Only one anti-missile defense battery remained in southern Turkey, the minister said citing the NATO mission aiming to protect Turkish territory from the attacks derived from Syria.
He recalled the U.S., the Netherlands and Germans withdrew their systems in Turkey, only Spain extended their mission. “We purchased this [S-400] because we need it,” he said. Çavuşoğlu reminded reporters of a proposal made by Ankara to establish a joint committee in order to examine the alleged impacts of using S-400s to F-35 fighter jets.
“If the United States is serious in its claims and wants to approach the issue in this way, it should say ‘yes’ for the working group of experts and evaluate them,” he said.
“Otherwise, we are not a country that will change a decision or make a decision just because a state asked for it,” the minister stated.
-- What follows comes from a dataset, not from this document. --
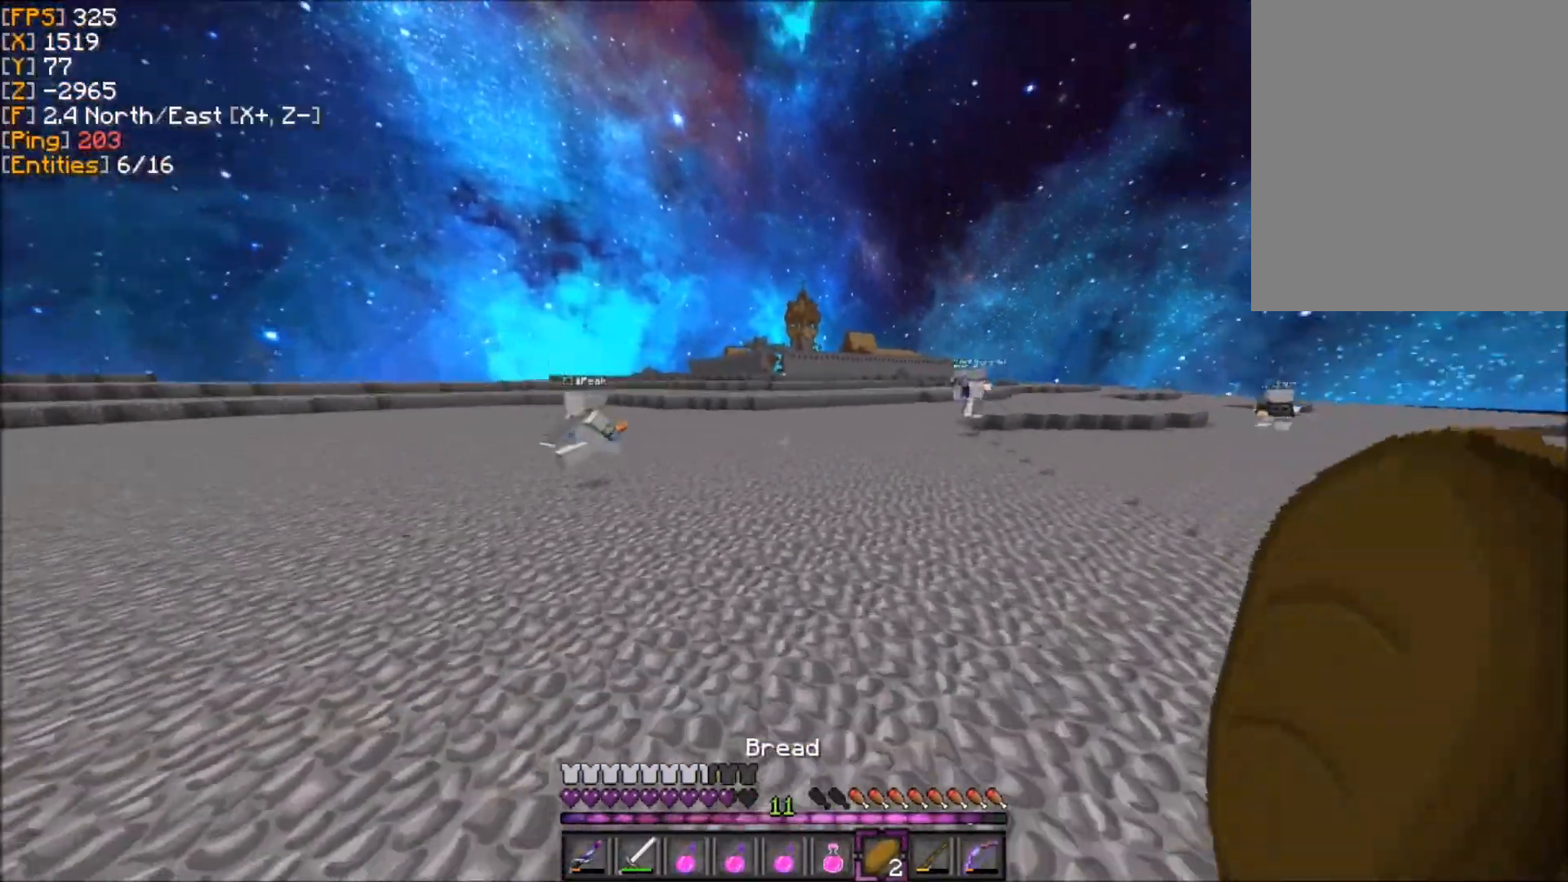
{"keys": ["q", "z"], "mouse": ["right"], "events": [[434, "q", "down"]]}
Washington has told Ankara that the S-400s pose a threat to its F-35 fighter jets and has warned its NATO ally that it will face U.S. sanctions unless it drops the Russian systems. It also removed Turkey from the F-35 jet program, where Ankara was a buyer and manufacturer, in response to the Russian deal.
“Everything on S-400 systems goes as planned,” Defense Minister Hulusi Akar told reporters on Nov. 26.
“There are activities to be performed within the framework of this process. Therefore, they are carried out as planned. There is nothing new and different. Therefore, our work continues as planned. Everyone is making every effort to complete this process,” Akar said when asked about the S-400 radar tests which were reportedly started on Nov. 25.